The lawsuit further alleged “the attack was briefly interrupted when the animal was pulled away from Mr. Jackson. However, the animal broke free and again mauled Mr. Jackson’s face.”

As a result of the attack, the victim suffered lacerations and punctures to his face and upper body, requiring 28 stitches and medical treatment. In fact, Jackson “bled so profusely that the entire row of seats had to be removed from the airplane,” the lawsuit stated.

In addition, he claimed to have sustained permanent injury and loss of sensation in certain areas of his face, resulting in emotional distress and mental anguish. Also, “his entire lifestyle has been severely impaired by this attack” as he experienced a loss of income or earning potential, even as his medical bills piled up.

The lawsuit said the dog in question was “so large it encroached into the aisle seat and window seat,” citing the fact as evidence of negligence on Delta’s part to allow a passenger on board with a large dog which did not require a kennel, as is standard protocol for pets on planes. The dog was also allegedly not independently verified by the airline company as an emotional support animal, ensuring that it was properly trained and was aware of the necessary restraints to do no harm to other passengers.

“The harm of large, untrained and unrestrained animals in the cabin of an airplane was reasonably foreseeable to Delta, or should have been,” the suit stated, adding that Delta “knew or should have known that subjecting passengers and animals to close physical interaction in the confined, cramped and anxious quarters of the cabin, presented a reasonably foreseeable harm.”

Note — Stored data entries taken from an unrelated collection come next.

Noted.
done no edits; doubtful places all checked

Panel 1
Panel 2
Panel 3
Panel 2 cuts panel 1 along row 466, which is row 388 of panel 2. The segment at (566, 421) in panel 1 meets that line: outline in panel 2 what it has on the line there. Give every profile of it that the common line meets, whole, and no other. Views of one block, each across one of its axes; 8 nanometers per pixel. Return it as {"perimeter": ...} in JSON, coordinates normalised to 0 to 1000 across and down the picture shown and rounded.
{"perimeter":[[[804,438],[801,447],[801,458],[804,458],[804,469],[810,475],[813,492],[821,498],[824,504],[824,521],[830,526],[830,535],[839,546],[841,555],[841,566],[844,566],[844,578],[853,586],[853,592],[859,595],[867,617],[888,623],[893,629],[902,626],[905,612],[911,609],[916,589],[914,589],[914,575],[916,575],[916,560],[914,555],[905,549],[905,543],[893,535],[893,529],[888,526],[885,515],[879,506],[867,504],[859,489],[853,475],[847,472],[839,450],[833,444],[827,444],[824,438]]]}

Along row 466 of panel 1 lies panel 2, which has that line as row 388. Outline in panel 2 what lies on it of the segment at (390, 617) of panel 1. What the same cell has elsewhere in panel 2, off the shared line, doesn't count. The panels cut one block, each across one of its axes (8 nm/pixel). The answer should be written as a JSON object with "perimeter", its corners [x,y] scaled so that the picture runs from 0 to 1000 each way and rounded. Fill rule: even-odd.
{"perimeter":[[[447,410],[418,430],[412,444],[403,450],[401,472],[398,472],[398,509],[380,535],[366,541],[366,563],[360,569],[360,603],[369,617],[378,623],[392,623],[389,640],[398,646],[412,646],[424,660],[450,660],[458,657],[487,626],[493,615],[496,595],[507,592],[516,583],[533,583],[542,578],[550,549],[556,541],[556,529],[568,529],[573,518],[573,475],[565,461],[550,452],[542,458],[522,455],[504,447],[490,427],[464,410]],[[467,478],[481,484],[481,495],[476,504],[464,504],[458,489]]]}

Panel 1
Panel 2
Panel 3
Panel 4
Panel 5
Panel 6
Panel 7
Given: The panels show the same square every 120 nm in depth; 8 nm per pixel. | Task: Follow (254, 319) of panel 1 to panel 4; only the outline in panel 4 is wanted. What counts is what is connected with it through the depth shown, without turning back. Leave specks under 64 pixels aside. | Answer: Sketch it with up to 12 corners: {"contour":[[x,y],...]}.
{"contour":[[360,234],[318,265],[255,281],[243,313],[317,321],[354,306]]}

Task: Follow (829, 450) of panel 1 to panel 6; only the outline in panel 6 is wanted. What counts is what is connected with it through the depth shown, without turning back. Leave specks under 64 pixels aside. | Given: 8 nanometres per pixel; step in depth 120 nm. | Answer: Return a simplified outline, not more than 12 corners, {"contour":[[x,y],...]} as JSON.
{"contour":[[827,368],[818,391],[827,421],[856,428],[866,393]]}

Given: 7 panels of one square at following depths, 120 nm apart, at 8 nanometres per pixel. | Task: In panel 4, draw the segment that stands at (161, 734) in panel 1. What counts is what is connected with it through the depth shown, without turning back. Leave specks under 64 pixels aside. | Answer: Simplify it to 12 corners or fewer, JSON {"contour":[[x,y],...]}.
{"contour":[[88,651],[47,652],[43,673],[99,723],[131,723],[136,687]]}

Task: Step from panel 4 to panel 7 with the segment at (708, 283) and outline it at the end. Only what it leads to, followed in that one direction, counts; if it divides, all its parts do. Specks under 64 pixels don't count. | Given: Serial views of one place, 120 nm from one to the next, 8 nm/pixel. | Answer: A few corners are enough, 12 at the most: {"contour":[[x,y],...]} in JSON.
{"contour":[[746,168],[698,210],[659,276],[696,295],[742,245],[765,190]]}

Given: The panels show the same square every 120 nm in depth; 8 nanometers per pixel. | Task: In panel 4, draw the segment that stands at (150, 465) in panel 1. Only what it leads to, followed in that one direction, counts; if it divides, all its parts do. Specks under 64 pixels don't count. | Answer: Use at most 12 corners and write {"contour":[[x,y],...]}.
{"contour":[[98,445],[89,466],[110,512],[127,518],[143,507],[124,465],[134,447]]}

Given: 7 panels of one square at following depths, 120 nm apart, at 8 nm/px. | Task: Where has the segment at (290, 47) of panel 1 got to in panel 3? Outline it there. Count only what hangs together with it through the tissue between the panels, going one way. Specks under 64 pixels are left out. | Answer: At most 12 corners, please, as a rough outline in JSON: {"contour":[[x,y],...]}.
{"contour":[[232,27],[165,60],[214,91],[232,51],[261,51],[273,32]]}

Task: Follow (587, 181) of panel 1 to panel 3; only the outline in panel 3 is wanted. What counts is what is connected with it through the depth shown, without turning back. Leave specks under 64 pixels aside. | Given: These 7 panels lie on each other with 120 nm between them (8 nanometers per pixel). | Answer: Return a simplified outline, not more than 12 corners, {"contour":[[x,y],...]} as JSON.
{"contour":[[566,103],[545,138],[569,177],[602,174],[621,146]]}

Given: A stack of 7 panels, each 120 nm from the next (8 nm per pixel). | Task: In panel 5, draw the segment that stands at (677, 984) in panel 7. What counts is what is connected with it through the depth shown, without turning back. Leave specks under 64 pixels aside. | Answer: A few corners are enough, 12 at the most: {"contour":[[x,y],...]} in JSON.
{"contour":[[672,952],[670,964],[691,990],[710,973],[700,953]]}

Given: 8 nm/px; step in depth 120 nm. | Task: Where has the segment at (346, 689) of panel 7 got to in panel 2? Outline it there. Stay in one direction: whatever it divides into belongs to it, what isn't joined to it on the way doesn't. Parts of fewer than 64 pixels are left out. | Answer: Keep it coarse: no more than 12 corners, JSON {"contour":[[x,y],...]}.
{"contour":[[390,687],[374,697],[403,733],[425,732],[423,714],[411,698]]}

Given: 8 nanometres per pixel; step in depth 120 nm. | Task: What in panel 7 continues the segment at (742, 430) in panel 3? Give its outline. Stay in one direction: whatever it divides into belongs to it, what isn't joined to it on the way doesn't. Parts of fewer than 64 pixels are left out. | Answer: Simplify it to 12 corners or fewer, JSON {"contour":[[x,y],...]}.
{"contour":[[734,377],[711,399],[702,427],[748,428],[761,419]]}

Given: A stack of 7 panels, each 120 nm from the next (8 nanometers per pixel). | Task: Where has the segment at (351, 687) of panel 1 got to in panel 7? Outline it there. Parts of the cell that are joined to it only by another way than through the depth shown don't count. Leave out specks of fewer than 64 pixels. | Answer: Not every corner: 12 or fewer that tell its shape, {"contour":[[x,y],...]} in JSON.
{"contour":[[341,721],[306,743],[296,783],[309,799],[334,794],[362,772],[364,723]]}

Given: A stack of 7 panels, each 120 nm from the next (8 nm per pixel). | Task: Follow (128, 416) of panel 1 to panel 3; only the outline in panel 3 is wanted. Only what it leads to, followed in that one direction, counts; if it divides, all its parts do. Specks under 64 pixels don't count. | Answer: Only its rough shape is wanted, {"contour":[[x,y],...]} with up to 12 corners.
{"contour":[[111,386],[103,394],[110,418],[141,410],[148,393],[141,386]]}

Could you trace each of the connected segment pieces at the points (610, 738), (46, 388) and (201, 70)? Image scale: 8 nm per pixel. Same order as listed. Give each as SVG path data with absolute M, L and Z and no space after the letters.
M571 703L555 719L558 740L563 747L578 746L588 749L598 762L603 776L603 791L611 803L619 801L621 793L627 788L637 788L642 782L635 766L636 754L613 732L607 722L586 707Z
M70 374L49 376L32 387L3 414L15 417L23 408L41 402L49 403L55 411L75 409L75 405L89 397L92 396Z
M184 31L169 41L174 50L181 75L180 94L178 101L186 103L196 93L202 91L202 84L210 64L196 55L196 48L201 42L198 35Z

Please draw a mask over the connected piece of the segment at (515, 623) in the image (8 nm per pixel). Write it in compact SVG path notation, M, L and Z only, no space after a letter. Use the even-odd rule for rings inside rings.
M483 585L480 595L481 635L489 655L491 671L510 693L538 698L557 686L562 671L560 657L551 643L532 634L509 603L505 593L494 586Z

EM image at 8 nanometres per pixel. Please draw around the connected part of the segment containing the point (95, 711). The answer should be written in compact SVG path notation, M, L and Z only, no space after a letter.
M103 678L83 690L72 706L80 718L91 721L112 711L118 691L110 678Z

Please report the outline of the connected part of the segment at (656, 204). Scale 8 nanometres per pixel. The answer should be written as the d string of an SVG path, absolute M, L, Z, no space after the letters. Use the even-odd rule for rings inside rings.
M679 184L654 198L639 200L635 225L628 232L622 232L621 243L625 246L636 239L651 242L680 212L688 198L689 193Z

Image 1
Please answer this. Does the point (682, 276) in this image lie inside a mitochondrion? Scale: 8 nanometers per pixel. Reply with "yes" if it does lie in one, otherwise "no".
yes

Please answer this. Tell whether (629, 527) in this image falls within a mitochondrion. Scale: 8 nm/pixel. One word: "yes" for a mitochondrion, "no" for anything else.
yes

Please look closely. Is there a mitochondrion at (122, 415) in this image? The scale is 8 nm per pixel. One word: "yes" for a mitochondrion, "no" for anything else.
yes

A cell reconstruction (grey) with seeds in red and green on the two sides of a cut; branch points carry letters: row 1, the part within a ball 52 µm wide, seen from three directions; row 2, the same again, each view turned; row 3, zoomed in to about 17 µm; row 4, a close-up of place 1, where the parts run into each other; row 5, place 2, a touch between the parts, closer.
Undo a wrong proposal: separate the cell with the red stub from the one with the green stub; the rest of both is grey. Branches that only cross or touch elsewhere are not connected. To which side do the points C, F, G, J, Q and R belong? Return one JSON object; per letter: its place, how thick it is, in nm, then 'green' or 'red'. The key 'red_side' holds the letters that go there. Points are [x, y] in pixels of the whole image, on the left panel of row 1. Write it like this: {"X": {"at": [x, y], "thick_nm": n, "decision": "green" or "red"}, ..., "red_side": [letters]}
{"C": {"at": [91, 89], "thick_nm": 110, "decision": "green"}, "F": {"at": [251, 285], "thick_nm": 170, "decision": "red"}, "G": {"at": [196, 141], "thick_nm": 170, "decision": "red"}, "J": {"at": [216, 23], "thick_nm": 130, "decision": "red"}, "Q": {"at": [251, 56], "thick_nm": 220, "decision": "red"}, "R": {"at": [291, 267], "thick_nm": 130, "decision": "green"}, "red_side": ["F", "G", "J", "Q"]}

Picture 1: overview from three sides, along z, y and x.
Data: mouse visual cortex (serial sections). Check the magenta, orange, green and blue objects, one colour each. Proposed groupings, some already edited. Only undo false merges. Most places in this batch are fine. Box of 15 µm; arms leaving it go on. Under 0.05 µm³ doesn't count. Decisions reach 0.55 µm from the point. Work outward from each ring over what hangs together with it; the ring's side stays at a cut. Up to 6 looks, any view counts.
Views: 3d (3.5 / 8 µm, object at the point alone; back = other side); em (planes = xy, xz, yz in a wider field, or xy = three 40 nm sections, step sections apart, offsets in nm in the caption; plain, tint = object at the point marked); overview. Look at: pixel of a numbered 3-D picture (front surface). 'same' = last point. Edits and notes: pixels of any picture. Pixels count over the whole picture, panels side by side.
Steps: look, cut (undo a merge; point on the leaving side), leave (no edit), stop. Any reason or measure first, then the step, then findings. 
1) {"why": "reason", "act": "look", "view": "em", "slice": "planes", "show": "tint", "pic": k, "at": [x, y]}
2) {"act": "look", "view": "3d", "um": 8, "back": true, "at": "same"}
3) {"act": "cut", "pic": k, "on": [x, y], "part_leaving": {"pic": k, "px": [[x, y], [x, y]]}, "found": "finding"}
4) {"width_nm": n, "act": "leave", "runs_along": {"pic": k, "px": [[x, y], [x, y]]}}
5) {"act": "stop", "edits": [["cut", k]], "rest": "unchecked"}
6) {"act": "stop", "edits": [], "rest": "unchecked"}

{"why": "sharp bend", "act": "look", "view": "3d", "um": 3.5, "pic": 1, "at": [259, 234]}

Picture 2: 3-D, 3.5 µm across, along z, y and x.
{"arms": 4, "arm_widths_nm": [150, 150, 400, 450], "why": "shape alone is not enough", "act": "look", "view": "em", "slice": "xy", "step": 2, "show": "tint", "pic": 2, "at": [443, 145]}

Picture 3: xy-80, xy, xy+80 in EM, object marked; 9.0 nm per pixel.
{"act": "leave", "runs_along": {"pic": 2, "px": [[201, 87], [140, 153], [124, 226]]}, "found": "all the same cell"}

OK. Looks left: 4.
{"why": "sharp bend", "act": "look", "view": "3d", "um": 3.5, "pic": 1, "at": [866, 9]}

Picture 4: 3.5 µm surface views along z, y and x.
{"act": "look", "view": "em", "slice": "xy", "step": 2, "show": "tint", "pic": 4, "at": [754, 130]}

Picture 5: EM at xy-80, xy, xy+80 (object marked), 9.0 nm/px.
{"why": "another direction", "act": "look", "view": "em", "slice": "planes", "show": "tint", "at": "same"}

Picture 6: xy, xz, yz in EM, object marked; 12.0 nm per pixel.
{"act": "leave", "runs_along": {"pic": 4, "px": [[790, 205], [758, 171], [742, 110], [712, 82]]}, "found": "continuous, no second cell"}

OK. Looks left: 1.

The suit also held Mundy partially responsible for the attack, stating that he “knew or in the exercise of reasonable care, should have known that his large animal was foreseeably dangerous, especially when confined to the cramped and anxious quarters of the passenger cabin of an airplane.”

It was not clear when the suit was actually filed. It sought damages for pain and suffering, lost wages, medical expenses and emotional pain, suffering, and mental anguish.